How did we get here?
If you've been reading Joystiq long enough, you might know that the idea of un-scored reviews is nothing new for us. We didn't really start reviewing games on a regular basis until 2009, and we didn't start adding scores until 2010. (Joystiq trivia time: I dug up what I think is Joystiq's very first review, and it actually was scored. It was Tomb Raider: Legend way back in 2006, and we gave it 7.0/10.) We avoided scores for a long time, thinking our words should speak for themselves. We did, however, finally decide to append scores to our reviews, at least in part because we wanted Joystiq represented on Metacritic. We did our best to make our five star system worthwhile – more on that later – but obviously the editorial staff also believed that a Metacritic presence gave Joystiq greater legitimacy as an outlet and, of course, a larger potential audience.
Metacritic would later have an unexpected effect on our scoring system. When converted to Metacritic's 100 point scale, each of Joystiq's five stars translated to a whopping 20 points. Games with recognizable flaws but redeemable gameplay – three stars, according to our guidelines – showed up as 60/100. Wonderful games that were just shy of greatness – not quite good enough to get five stars – saw their 4-star ratings converted to 80/100. We weren't comfortable with the way some games were represented, and after a few months we decided to add half-stars to the system. It's nice that we were able to reward good ideas that didn't quite come together – we added a half-star to Singularity, for example, which initially scored just three – but the incorporation of half-stars was also clearly a capitulation to the industry. I'm not saying it was the wrong thing to do, but it's illustrative of many of the problems that would follow. (Incidentally, Metacritic's posting of our Singularity review still reflects the original 3-star score, in accordance with its own policies, which I'll touch on in a bit.)
The industry has evolved at an incredibly rapid pace over the last few years, and many of its changes have made the job of critiquing games very challenging. The advent of internet-connected consoles brought the once PC-exclusive phenomenon of post-release patching to the masses, and publishers have been taking advantage of it ever since. This enables developers and publishers to fix unforeseen problems but, as I've written
recently, it also means that some games aren't truly "finished" until after launch (if they ever are
). Many games have a "Day One Patch," which often includes vital fixes or even entire gameplay modes. Even if a game's code is up to snuff on day one, however, outside factors like server stability can still render it unplayable. These issues aren't new, but the last three years in particular seem to have had a rash of rough game launches, including the likes of Battlefield 4
, Diablo 3
, Assassin's Creed Unity
and Halo: The Master Chief Collection
, to name some of the most prominent examples.
Meanwhile, even perfectly functional games can change dramatically after launch. Diablo 3
, initial server problems aside, is a drastically different game now than it was in 2012. Many games, especially competitive ones, are actually designed
to change based on community behavior. And of course there's the ever-growing category of "games as a service," which sees developers slowly adding to their games over time, introducing new features and addressing the feedback of a dedicated audience.
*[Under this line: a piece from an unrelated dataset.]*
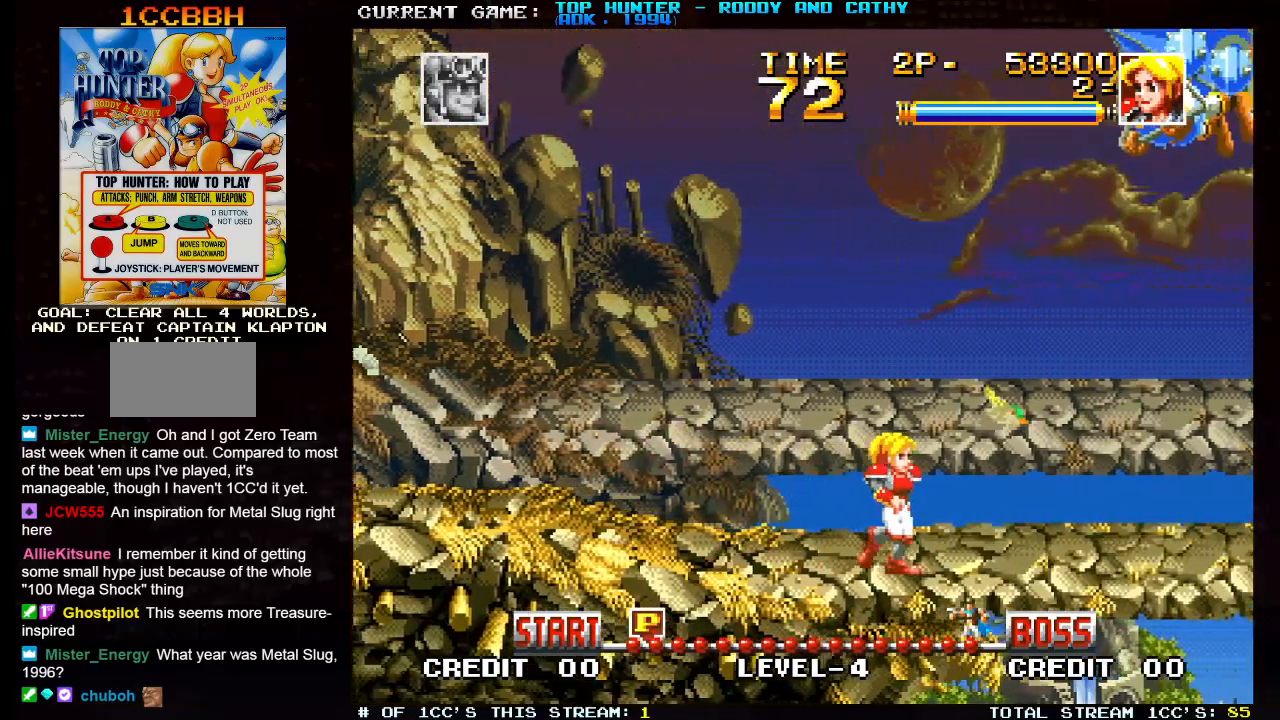
{"buttons": [], "left_stick": "up", "events": [[233, "left_stick", "up"], [283, "SQUARE", "down"], [500, "SQUARE", "up"]]}
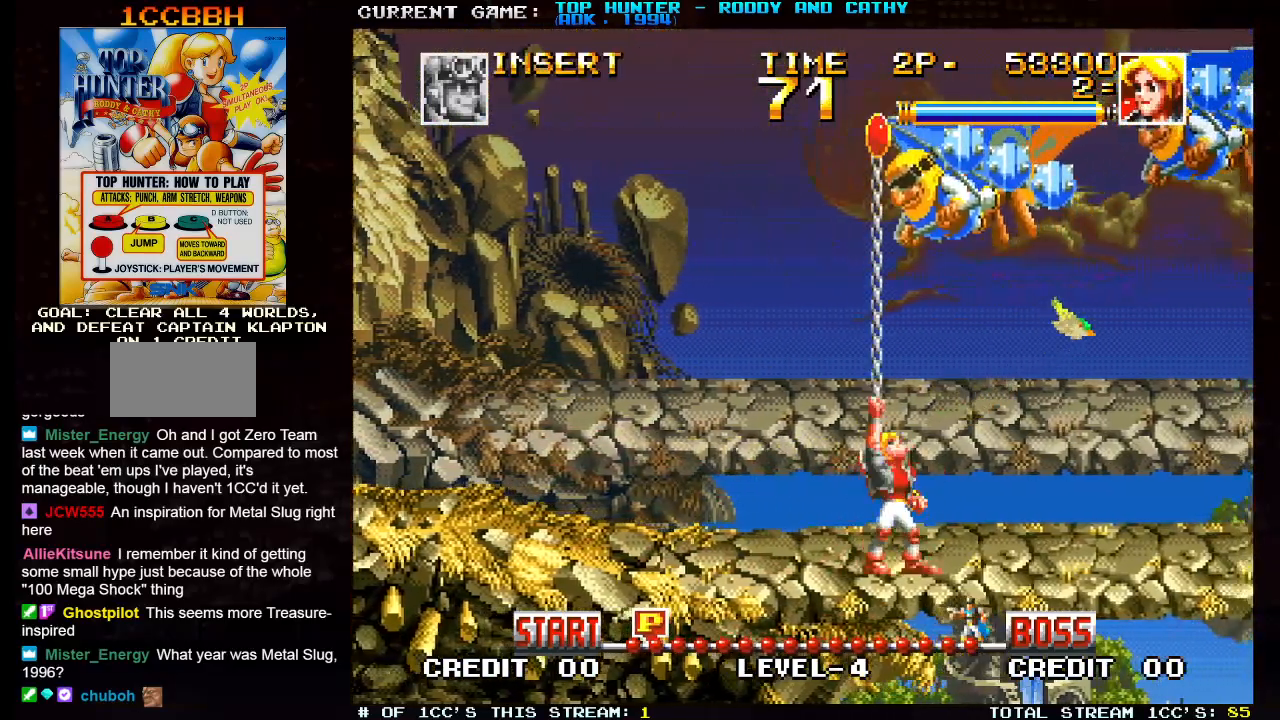
{"buttons": [], "left_stick": "left", "events": [[133, "left_stick", "left"]]}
Taking all of these factors into account, the notion of a concrete, launch day review score has become both antiquated and impractical. Take Battlefield 4
as an example. Our experience with Battlefield 4 prior to launch was excellent – we awarded it 4.5 stars – and most critics seemed to agree
. Post-launch, the game suffered from numerous online problems for months, and all of those high scores began to look very silly. As a solution, some may suggest holding reviews until after launch, so that any potential problems can be noted. In Joystiq's experience, however, most people want reviews on launch day or before. That is when they are most widely read, according to our own statistics, and that makes sense, given that the majority of a game's lifetime sales usually happen during its launch period.
Others might argue that scores shouldn't
be static, that we should change them periodically to reflect a game's current status. An interesting idea, maybe, but it only proves how arbitrary scores really are and, again, most people seek out and read reviews on or near launch day, so there's little point in changing scores after the fact. Also, as I mentioned above, Metacritic will not
change an outlet's review score once it has been posted, so late adopters browsing for reviews wouldn't see an updated score anyway.
There's a more fundamental problem than posterity here though, specifically that scores are meaningless without the context of the full review. In general, all a score does is inform the reader whether or not a specific critic liked a game or not. We've done our best to make Joystiq's scoring system impart a little more information at a glance, as outlined in our review guidelines
, but the basic assumption – that a score is a barometer for overall quality – is impossible to shake. I wouldn't be surprised if you didn't even know we had
specific score guidelines until now.
Case in point, I recently reviewed Halo: The Master Chief Collection
, and I awarded it 4.5 stars, essentially Joystiq's way of saying that fans of "this type of game" definitely don't want to miss it. I acknowledged the game's now infamous online matchmaking problems in the review, noting that it was "barely functional," and that "players who put a lot of priority in matchmaking will be disappointed." In the end, though, I felt that the incredible care that went into remastering Halo 2
, and the sheer amount of quality content available in the rest of the package, warranted the high score.
A few weeks later, I wrote an editorial
about the rash of "broken" games that have been released over the last few years, citing The Master Chief Collection
's terrible matchmaking as one of 2014's most egregious examples. Some of the comments on the article asked what is more or less the same question: If The Master Chief Collection
's matchmaking is "broken," then why did it get an almost "perfect" score? It's a valid question, one that I believe is answered by the review itself – and there's the rub.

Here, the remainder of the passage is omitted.